Published 01/20/2025, 08:03 AM
Updated 01/20/2025, 08:31 AM
© Reuters. FILE PHOTO: A group of tourists follow a tour guide outside the Bank of England and the Royal Exchange building, in London, Britain, January 17, 2025. REUTERS/Isabel Infantes/File Photo

LONDON (Reuters) -The Bank of England (BoE) is open to discussions with Britain's government about new ways to help boost economic growth by paring back regulatory requirements for the financial services industry, Deputy Governor Sam Woods said on Monday.

With incoming U.S. President Donald Trump expected to slash rules for U.S. banks, financial regulators elsewhere are under pressure to relax their approaches.
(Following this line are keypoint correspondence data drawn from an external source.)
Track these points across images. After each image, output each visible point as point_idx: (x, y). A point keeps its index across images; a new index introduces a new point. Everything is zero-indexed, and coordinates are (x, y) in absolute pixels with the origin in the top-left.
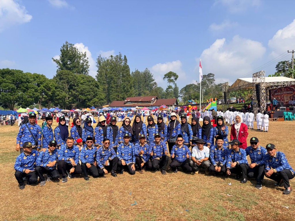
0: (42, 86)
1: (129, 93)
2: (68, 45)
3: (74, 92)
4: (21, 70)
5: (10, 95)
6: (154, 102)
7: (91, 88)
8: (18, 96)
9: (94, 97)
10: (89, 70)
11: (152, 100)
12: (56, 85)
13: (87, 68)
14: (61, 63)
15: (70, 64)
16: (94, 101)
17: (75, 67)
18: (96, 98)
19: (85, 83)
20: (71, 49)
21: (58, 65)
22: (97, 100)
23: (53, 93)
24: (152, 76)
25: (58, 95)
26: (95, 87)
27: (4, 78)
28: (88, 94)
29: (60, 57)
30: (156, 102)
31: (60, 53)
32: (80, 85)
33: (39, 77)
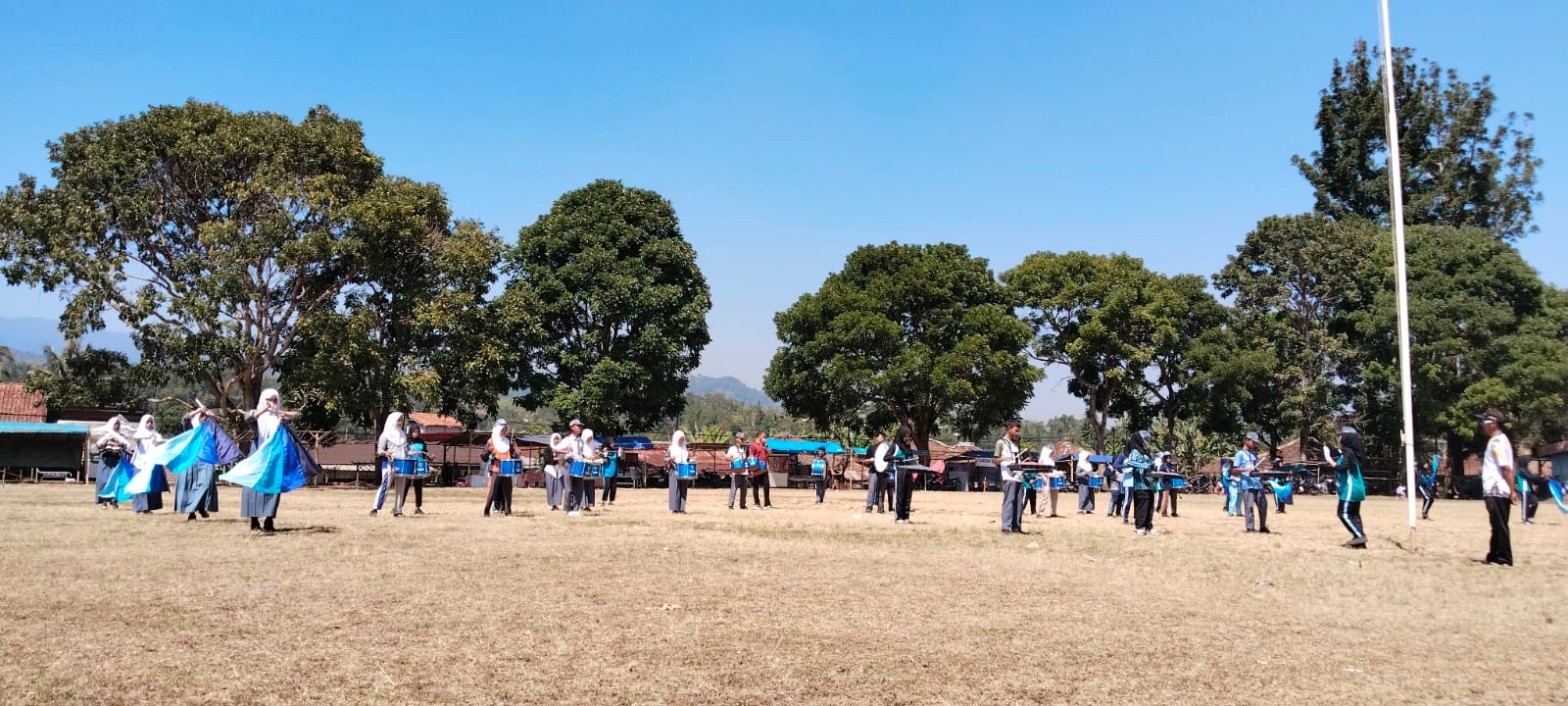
2: (1364, 62)
4: (957, 242)
7: (1454, 315)
10: (1540, 197)
13: (1526, 182)
19: (1419, 276)
33: (1086, 270)
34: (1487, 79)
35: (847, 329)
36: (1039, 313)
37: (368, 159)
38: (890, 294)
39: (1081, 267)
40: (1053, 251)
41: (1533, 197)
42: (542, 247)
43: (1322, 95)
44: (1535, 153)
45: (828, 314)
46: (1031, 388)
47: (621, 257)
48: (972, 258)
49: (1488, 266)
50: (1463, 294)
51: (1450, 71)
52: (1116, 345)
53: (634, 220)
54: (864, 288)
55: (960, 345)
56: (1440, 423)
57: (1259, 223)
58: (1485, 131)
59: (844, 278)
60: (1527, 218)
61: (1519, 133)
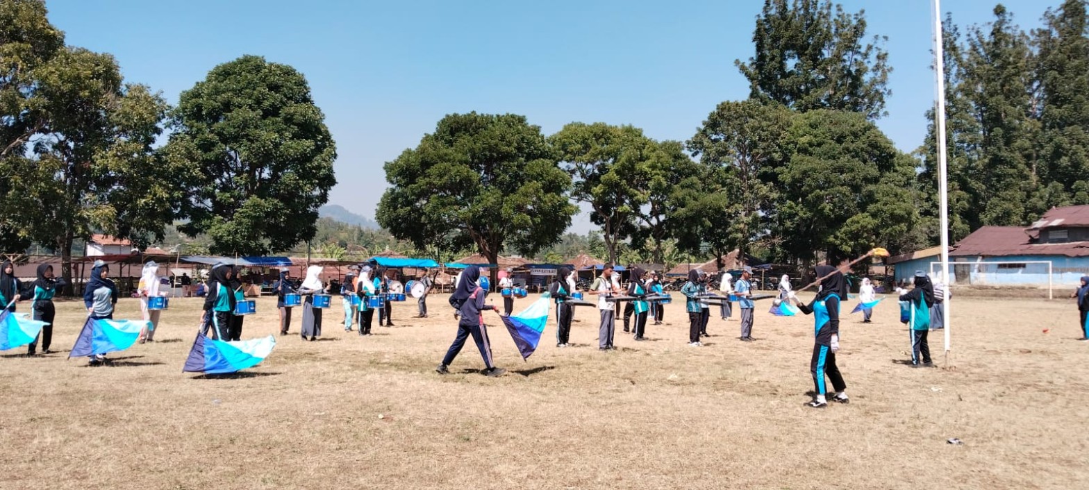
0: (612, 171)
4: (519, 113)
7: (841, 170)
10: (890, 93)
13: (882, 82)
19: (819, 145)
32: (795, 156)
33: (605, 136)
34: (862, 12)
35: (441, 176)
36: (573, 166)
37: (52, 32)
38: (472, 150)
39: (602, 134)
40: (583, 122)
41: (886, 92)
42: (199, 107)
43: (757, 18)
44: (889, 63)
45: (426, 164)
46: (570, 219)
47: (264, 117)
48: (529, 125)
49: (863, 138)
50: (848, 156)
51: (838, 6)
52: (625, 189)
53: (274, 88)
54: (452, 146)
55: (522, 188)
56: (831, 242)
57: (718, 106)
58: (860, 47)
59: (436, 138)
60: (882, 106)
61: (880, 49)
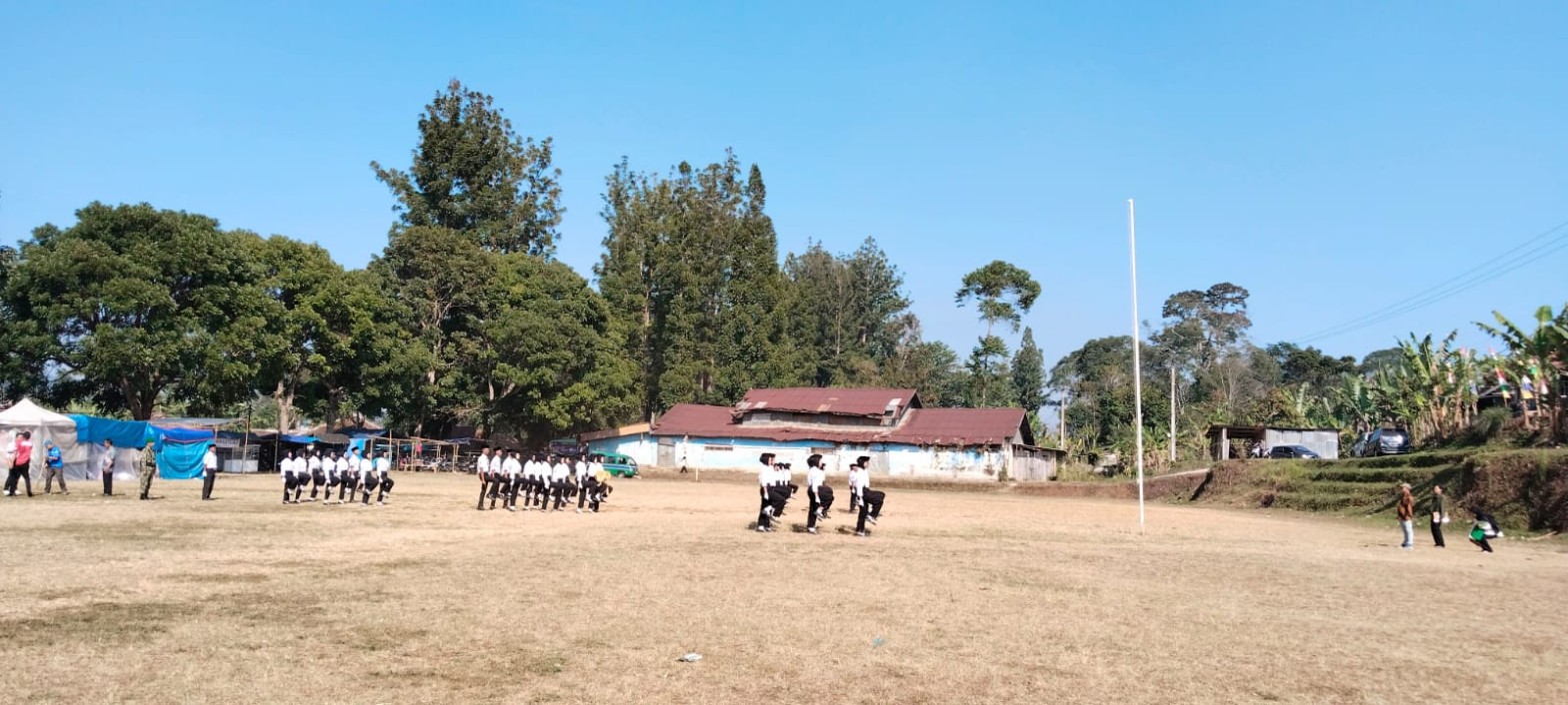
0: (306, 307)
1: (767, 365)
2: (458, 99)
3: (471, 346)
4: (210, 215)
5: (143, 340)
6: (901, 424)
7: (564, 331)
8: (181, 352)
9: (577, 374)
11: (889, 413)
12: (381, 304)
13: (552, 223)
14: (416, 187)
15: (461, 199)
16: (573, 399)
17: (486, 213)
18: (584, 384)
19: (532, 297)
20: (474, 121)
21: (401, 200)
22: (589, 394)
23: (363, 344)
24: (899, 282)
25: (387, 357)
26: (584, 323)
27: (121, 253)
28: (545, 356)
29: (417, 158)
30: (910, 424)
31: (416, 138)
32: (507, 307)
33: (298, 256)
34: (550, 139)
39: (293, 253)
41: (554, 235)
43: (421, 118)
44: (561, 202)
56: (544, 415)
61: (555, 184)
In a letter to Prime Minister Keir Starmer, Woods said the BoE was already working on five areas that could help the government's pro-growth programme, including simplifying post-Brexit rules for small banks and encouraging insurers to invest in British assets.

"Beyond these five areas, we would like to explore with colleagues in HM Treasury and the Department of Business and Trade whether there are wider changes which could help to simplify and rationalise the UK regulatory regime or support UK growth in other ways," Woods said in the letter dated Jan. 15.

Such changes could include the creation of a "concierge service" for foreign investors, paring back the BoE's regulatory principles including on climate change and avoiding overlap of governance and disclosure requirements, he said.

© Reuters. FILE PHOTO: A group of tourists follow a tour guide outside the Bank of England and the Royal Exchange building, in London, Britain, January 17, 2025. REUTERS/Isabel Infantes/File Photo

The BoE's thinking on those changes was "less developed" and it would welcome discussions with the government to see if they were worth pursuing, Woods concluded.

Woods said earlier this month that Britain should avoid participating in a "race to the bottom" on financial regulation, amid concerns the United States might opt out of reforms designed to strengthen the world's banking system.